O médico diz que ejaculação rápida não é doença, é uma manifestação física da ansiedade sexual misturada com excitação.
"Resolver é primeiro psicoeducar e depois aplicar técnicas dessensibilizatórias para que o indivíduo não “queime na largada”. O programa de terapia cognitivo comportamental é o que resolve. É um método gradual, mais caro e que depende muito de um profissional altamente habilitado ( psicoterapeuta sexual), e do alto grau de consciência do paciente. Isso não é fácil nos dias de hoje, pois a maioria não quer lidar com o autoconhecimento, psicoeducação e modulação afetiva. Acabam comprando os tratamentos enganosos, que dominam o mercado", destaca.
Borzino afirma que, após 22 anos fazendo apenas isso, tendo dezenas de milhares de pacientes atendidos, pode dizer: ainda é muito difícil tratar pois é quase impossível conscientizar. "A concorrência desleal com a indústria que se nutre do adoecimento da sexualidade é de fato o pior dificultador.
Hoje entendo perfeitamente o estado de cansaço e desesperança no tratamento que vejo nos pacientes que finalmente chegam até mim.
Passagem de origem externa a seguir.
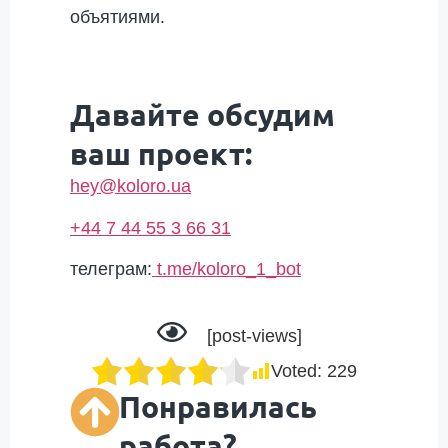
объятиями.
Давайте обсудим
ваш проект:
hey@koloro.ua
+44 7 44 55 3 66 31
телеграм:
t.me/koloro_1_bot
[post-views]
Voted:
229
Понравилась
работа?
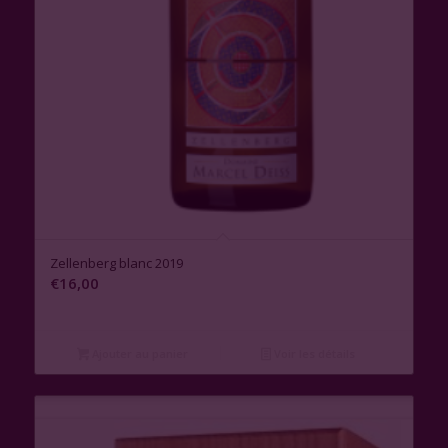
Zellenberg blanc 2019
€
16,00
Ajouter au panier
Voir les détails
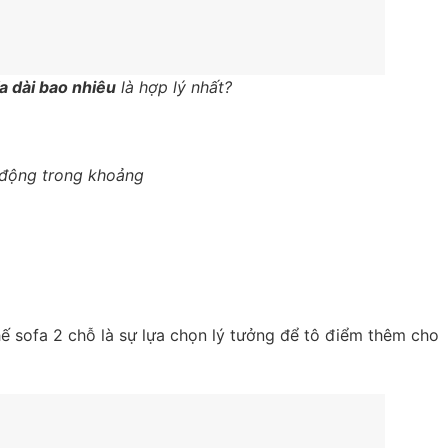
a dài bao nhiêu
là hợp lý nhất?
 động trong khoảng
ế sofa 2 chỗ là sự lựa chọn lý tưởng để tô điểm thêm cho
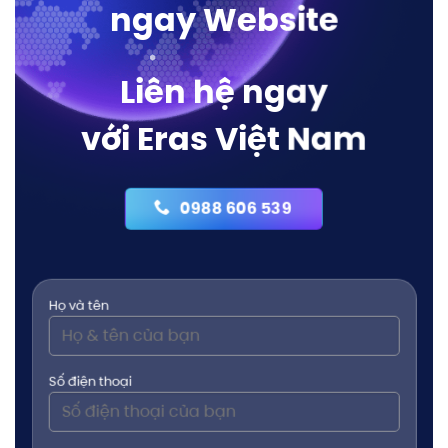
ngay Website
Liên hệ ngay
với Eras Việt Nam
0988 606 539
Họ và tên
Số điện thoại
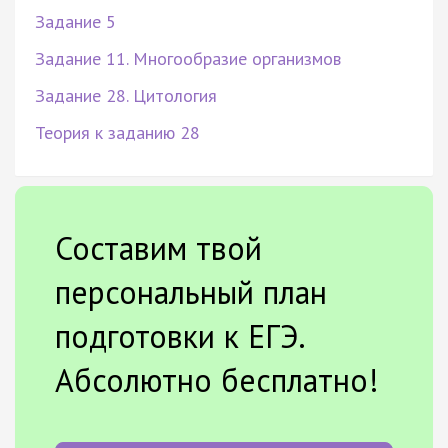
Задание 5
Задание 11. Многообразие организмов
Задание 28. Цитология
Теория к заданию 28
Составим твой
персональный план
подготовки к ЕГЭ.
Абсолютно бесплатно!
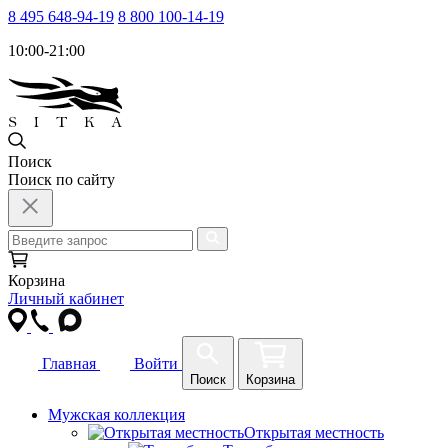
8 495 648-94-19
8 800 100-14-19
10:00-21:00
Поиск
Поиск по сайту
Корзина
Личный кабинет
Главная
Войти
Поиск
Корзина
Мужская коллекция
Открытая местность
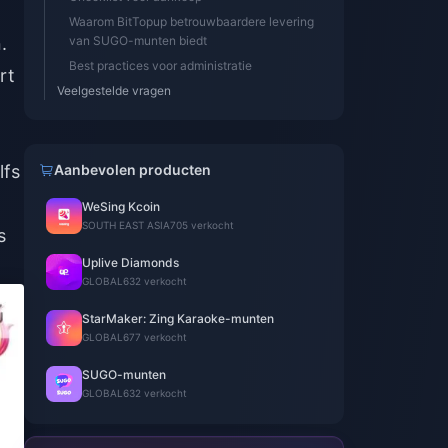
Waarom BitTopup betrouwbaardere levering
.
van SUGO-munten biedt
Best practices voor administratie
rt
Veelgestelde vragen
lfs
Aanbevolen producten
WeSing Kcoin
SOUTH EAST ASIA
705 verkocht
s
Uplive Diamonds
GLOBAL
632 verkocht
StarMaker: Zing Karaoke-munten
GLOBAL
677 verkocht
SUGO-munten
GLOBAL
632 verkocht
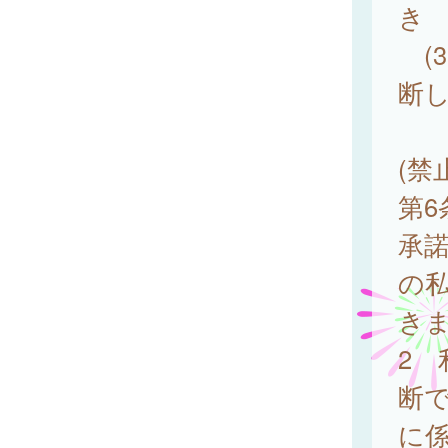
き
(
断
(禁
第
承
の
き
2
断
に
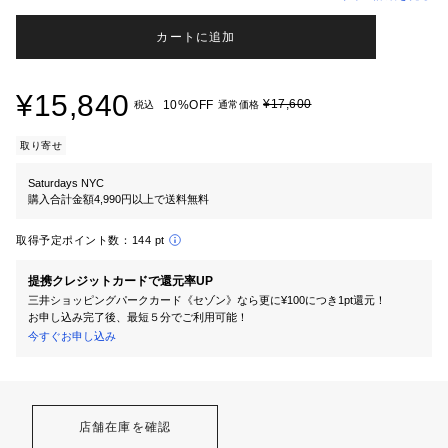
カートに追加
¥15,840
¥17,600
10%OFF
税込
通常価格
取り寄せ
Saturdays NYC
購入合計金額4,990円以上で送料無料
取得予定ポイント数：
144 pt
提携クレジットカードで還元率UP
三井ショッピングパークカード《セゾン》なら更に¥100につき1pt還元！
お申し込み完了後、最短５分でご利用可能！
今すぐお申し込み
店舗在庫を確認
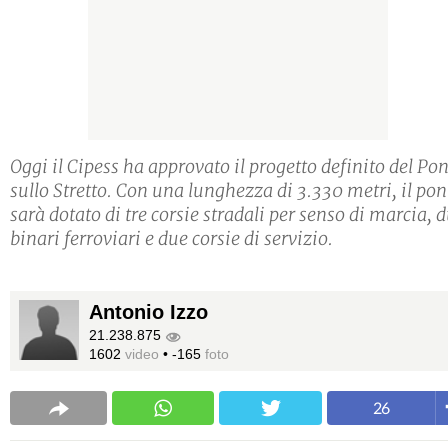
Oggi il Cipess ha approvato il progetto definito del Po
sullo Stretto. Con una lunghezza di 3.330 metri, il pon
sarà dotato di tre corsie stradali per senso di marcia, 
binari ferroviari e due corsie di servizio.
Antonio Izzo
21.238.875
1602
video
•
-165
foto
26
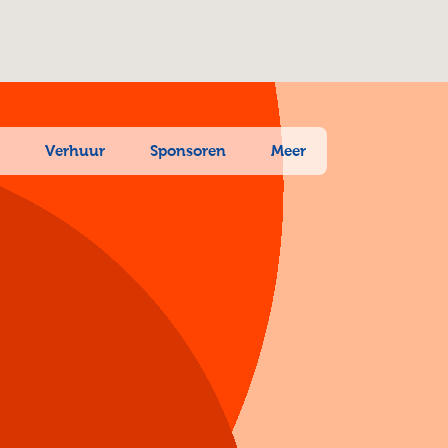
n
Verhuur
Sponsoren
Meer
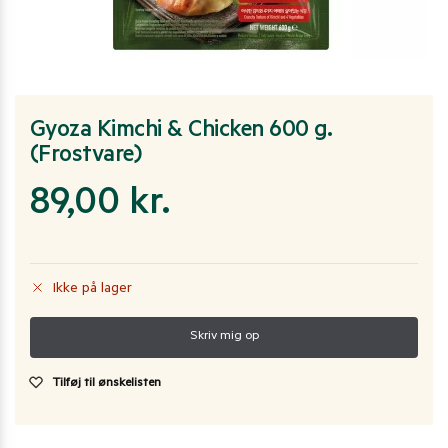
Gyoza Kimchi & Chicken 600 g.
(Frostvare)
89,00
kr.
Ikke på lager
Tilføj til ønskelisten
É natural que depois de passarem por tantos enganos e prejuízos emocionais e econômicos, cheguem descrentes e desconfiados de tudo".
"Apenas 33% dos pacientes que trato continuam até o final e assim obtém o sucesso e trabalho com afinco para essa média aumentar. Oitenta por cento do tratamento depende do paciente. Luto diariamente ao lado de quem vem a mim, pois sei que posso ajudar e não vou desistir mesmo que muitos desistam do tratamento. É a realidade: trabalho com mudança de consciência e hábitos, e assim é. A verdadeira dica é: ejaculação rápida não se resolve de imediato. Tratar é uma transição. Não se iludam, mas não desistam", completa.